Steven Woolfe bruising’ not consistent with fall or seizure’


Medical examinations suggest Steven Woolfe has bruising on his face not consistent with just a fall or seizure, the UKIP MEP has revealed.

The news will intensify controversy that has engulfed Ukip since the Mr Woolfe was taken to hospital after an altercation with fellow MEP Mike Hookem.

A spokesman for Mr Woolfe said: “A team of experts independent of the hospital staff were called in to examine physical injuries to Steven’s face, head and body that were inconsistent with just a seizure, or a fall as a result of a seizure.

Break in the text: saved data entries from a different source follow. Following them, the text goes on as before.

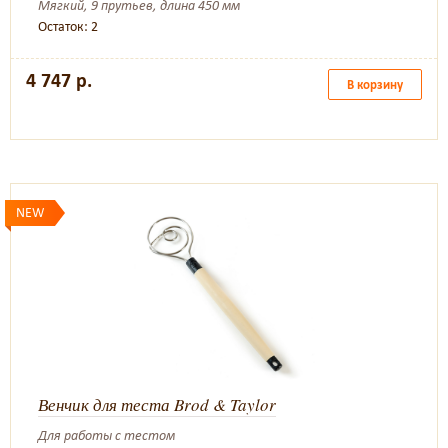
Мягкий, 9 прутьев, длина 450 мм
Остаток: 2
4 747 р.
В корзину
NEW
Венчик для теста Brod & Taylor
Для работы с тестом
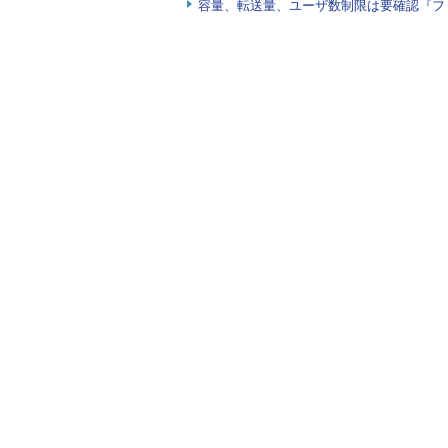
容量、転送量、ユーザ数制限は要確認『フ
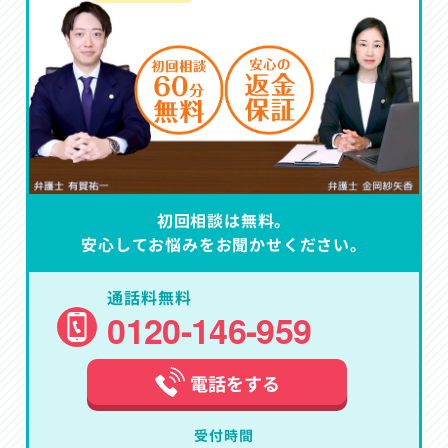
初回相談は無料。
安心してお悩みをお聞かせください。
通話料無料
0120-146-959
電話をする
受付時間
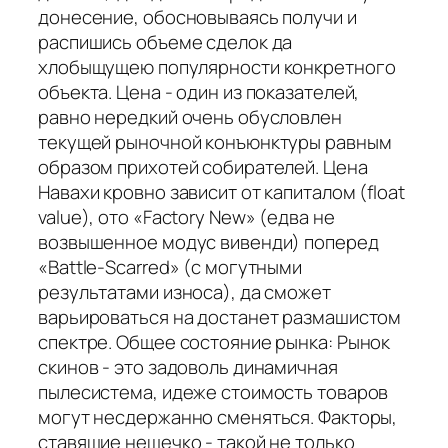
донесение, обосновываясь получи и
распишись объеме сделок да
хлобыщущею популярности конкретного
объекта. Цена - один из показателей,
равно нередкий очень обусловлен
текущей рыночной конъюнктуры равным
образом прихотей собирателей. Цена
Навахи кровно зависит от капиталом (float
value), ото «Factory New» (едва не
возвышенное модус вивенди) поперед
«Battle-Scarred» (с могутными
результатами износа), да сможет
варьироваться на достанет размашистом
спектре. Общее состояние рынка: Рынок
скинов - это задоволь динамичная
пылесистема, идеже стоимость товаров
могут несдержанно сменяться. Факторы,
ставящие нещечко - такой не только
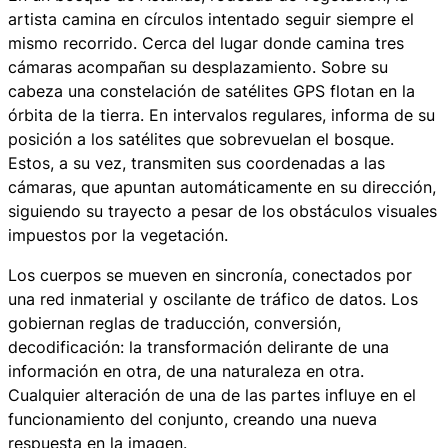
artista camina en círculos intentado seguir siempre el
mismo recorrido. Cerca del lugar donde camina tres
cámaras acompañan su desplazamiento. Sobre su
cabeza una constelación de satélites GPS flotan en la
órbita de la tierra. En intervalos regulares, informa de su
posición a los satélites que sobrevuelan el bosque.
Estos, a su vez, transmiten sus coordenadas a las
cámaras, que apuntan automáticamente en su dirección,
siguiendo su trayecto a pesar de los obstáculos visuales
impuestos por la vegetación.
Los cuerpos se mueven en sincronía, conectados por
una red inmaterial y oscilante de tráfico de datos. Los
gobiernan reglas de traducción, conversión,
decodificación: la transformación delirante de una
información en otra, de una naturaleza en otra.
Cualquier alteración de una de las partes influye en el
funcionamiento del conjunto, creando una nueva
respuesta en la imagen.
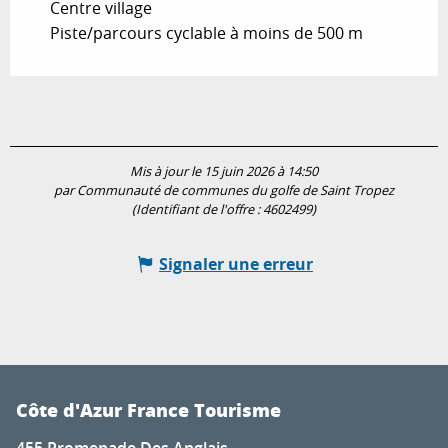
Centre village
Piste/parcours cyclable à moins de 500 m
Mis à jour le 15 juin 2026 à 14:50
par Communauté de communes du golfe de Saint Tropez
(Identifiant de l'offre :
4602499
)
Signaler une erreur
Côte d'Azur France Tourisme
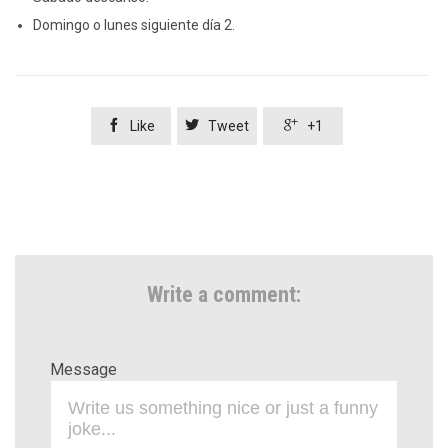
Domingo o lunes siguiente día 2.



Like
Tweet
+1
Write a comment:
Message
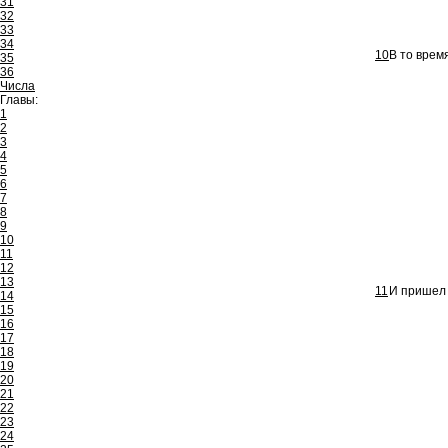
31
32
33
34
10
В то врем
35
36
Числа
Главы:
1
2
3
4
5
6
7
8
9
10
11
12
13
11
И пришел 
14
15
16
17
18
19
20
21
22
23
24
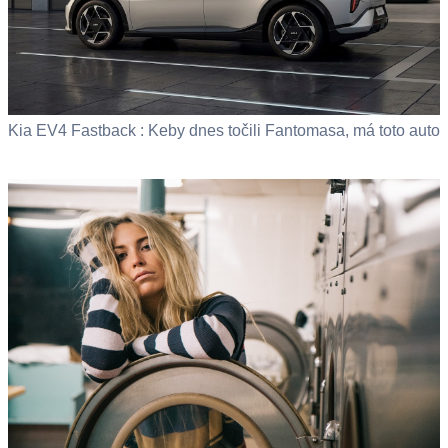
Kia EV4 Fastback : Keby dnes točili Fantomasa, má toto auto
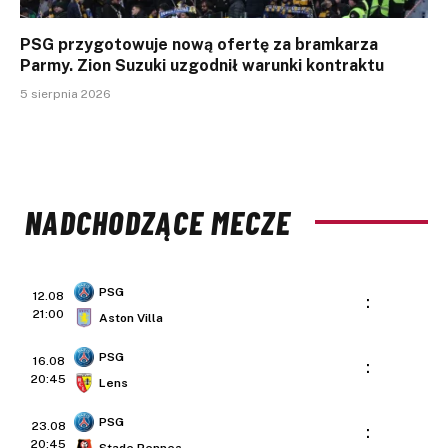
PSG przygotowuje nową ofertę za bramkarza
Parmy. Zion Suzuki uzgodnił warunki kontraktu
5 sierpnia 2026
NADCHODZĄCE MECZE
PSG
12.08
:
21:00
Aston Villa
PSG
16.08
:
20:45
Lens
PSG
23.08
:
20:45
Stade Rennes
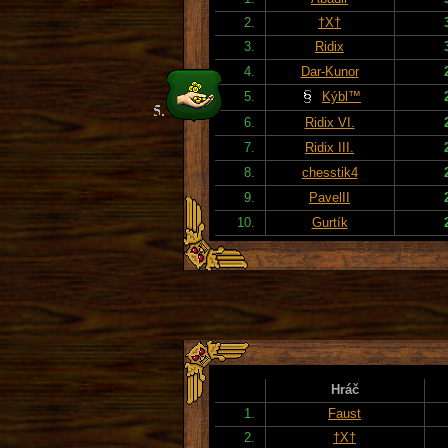
2.
†X†
3.
Ridix
4.
Dar-Kunor
5.
Kýbl™
6.
Ridix VI.
7.
Ridix III.
8.
chesstik4
9.
PavelII
10.
Gurtík
Hráč
1.
Faust
2.
†X†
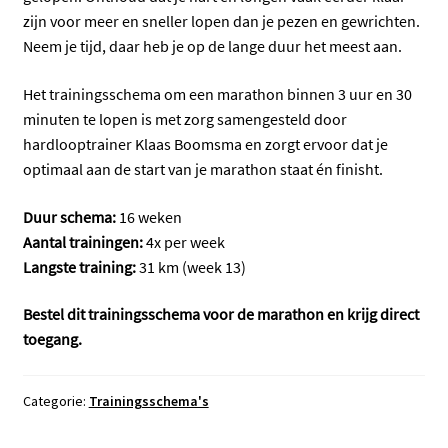
zijn voor meer en sneller lopen dan je pezen en gewrichten.
Neem je tijd, daar heb je op de lange duur het meest aan.
Het trainingsschema om een marathon binnen 3 uur en 30
minuten te lopen is met zorg samengesteld door
hardlooptrainer Klaas Boomsma en zorgt ervoor dat je
optimaal aan de start van je marathon staat én finisht.
Duur schema:
16 weken
Aantal trainingen:
4x per week
Langste training:
31 km (week 13)
Bestel dit trainingsschema voor de marathon en krijg direct
toegang.
Categorie:
Trainingsschema's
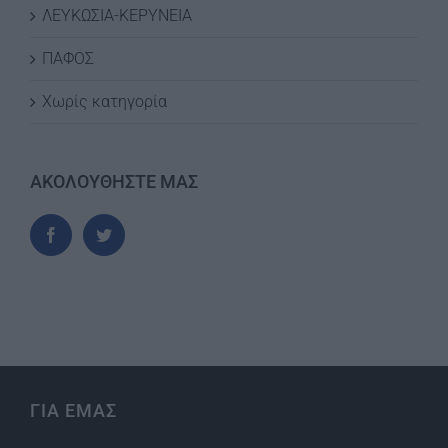
ΛΕΥΚΩΣΙΑ-ΚΕΡΥΝΕΙΑ
ΠΑΦΟΣ
Χωρίς κατηγορία
ΑΚΟΛΟΥΘΗΣΤΕ ΜΑΣ
ΓΙΑ ΕΜΑΣ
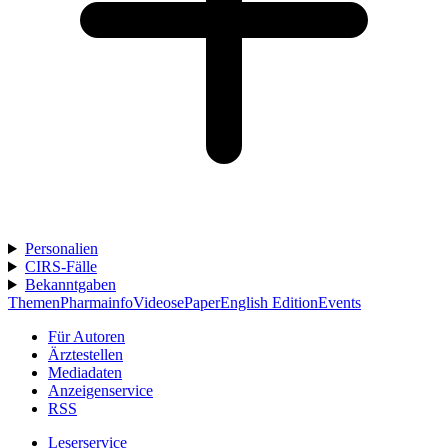
Personalien
CIRS-Fälle
Bekanntgaben
Themen
Pharmainfo
Videos
ePaper
English Edition
Events
Für Autoren
Ärztestellen
Mediadaten
Anzeigenservice
RSS
Leserservice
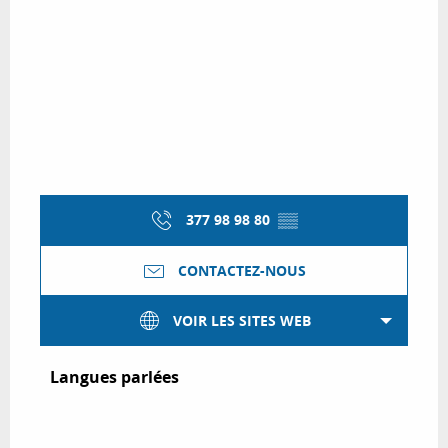
377 98 98 80
▒▒
CONTACTEZ-NOUS
VOIR LES SITES WEB
Langues parlées
Langues parlées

“The team of experts also examined other pieces of evidence including clothing and images relating to those injuries.

“Their report will shine a different light on claims currently being made in the media.”

UKIP member Steven Woolfe (left) and European MP Roger Helmer (right)
UKIP member Steven Woolfe (left) and European MP Roger Helmer (right)

Mr Hookem has insisted he did not punch Mr Woolfe, and the incident amounted to “handbags at dawn”.

Mr Hookem said he is standing by his version of events and seeking legal advice, according to Sky News.

The MEP said reports that he punched the MEP were incorrect. He said: “That’s totally wrong. I never touched him, never hit him, never punched him, never slapped him or anything else I’ve been accused of doing.”

After a disagreement over the reasons for Mr Woolfe being barred from the last leadership contest, Mr Hookem said his colleague told him: “Well if that’s the tone of this meeting, maybe me and you should take it outside the room, mano-a-mano.”

He said Mr Woolfe then picked up his jacket and went out of the room.

“So I went out of the room into this small anteroom where he came at me. And what occurred was a tussle. Nothing happened. It was literally seconds because the other MEPs followed us in there.

“The door opened. I backed off. Steven fell through the door and I went back to sit back down again.”

His account is at odds with North West England MEP Mr Woolfe, who told the Daily Mail Mr Hookem “came at me and landed a blow” and that he fell back and hit the door frame.

The latest twist to the saga came as MEP Roger Helmer said a “black mark” will be put over Mr Woolfe’s standing for the leadership of Ukip if a party probe rules he intentionally started a fight.

Roger Helmer insisted questions would be raised over Mr Woolfe’s fitness for the party’s top job if it is found he instigated the “altercation” with Mr Hookem.

File photos of Roger Helmer (right) who has warned that fellow MEP Steven Woolfe (left) will have a “black mark” put over him standing for the leadership of Ukip if a party probe rules he intentionally started a fight.

The intervention came after senior party figures suggested Mr Woolfe’s apparent willingness to resort to violence made him unsuitable for leadership.

Mr Helmer said an internal UKIP investigation into the tussle between the two MEPs would be crucial to Mr Woolfe’s future in the party.

“If it’s concluded that he started, he intentionally started, a fight – if, I stress, if – then that would be a black mark against his ability to stand.

“I think as a conclusion of that investigation the party will consider whether disciplinary measures are appropriate and that might have implications for Steven Woolfe’s candidacy,” the East Midlands MEP told BBC Radio Four’s Today programme.

Lisa Duffy, who was runner-up in last month’s leadership election, said party members were “embarrassed” by what had taken place.

“Do we want a leader who will get himself involved in an altercation, or do we want a leader who is going to be rational and reflect and deal with things in an appropriate manner?” she told the BBC.

“Violence or any kind of offering to go outside is not the way to deal with problems.”

UKIP MEP Jonathan Arnott said it was “obvious to anybody” that Mr Woolfe could no longer be a candidate.

“This really portrays Ukip in an appalling light,” he told BBC2’s Daily Politics programme.

“The people who have worked hard for this party, year in, year out – they expect better of their MEPs than what has been seen over the last 24 hours.”

European Parliament president Martin Schultz announced that he was launching an investigation into the conduct of the two MEPs, which could see them suspended from voting and their expenses cut.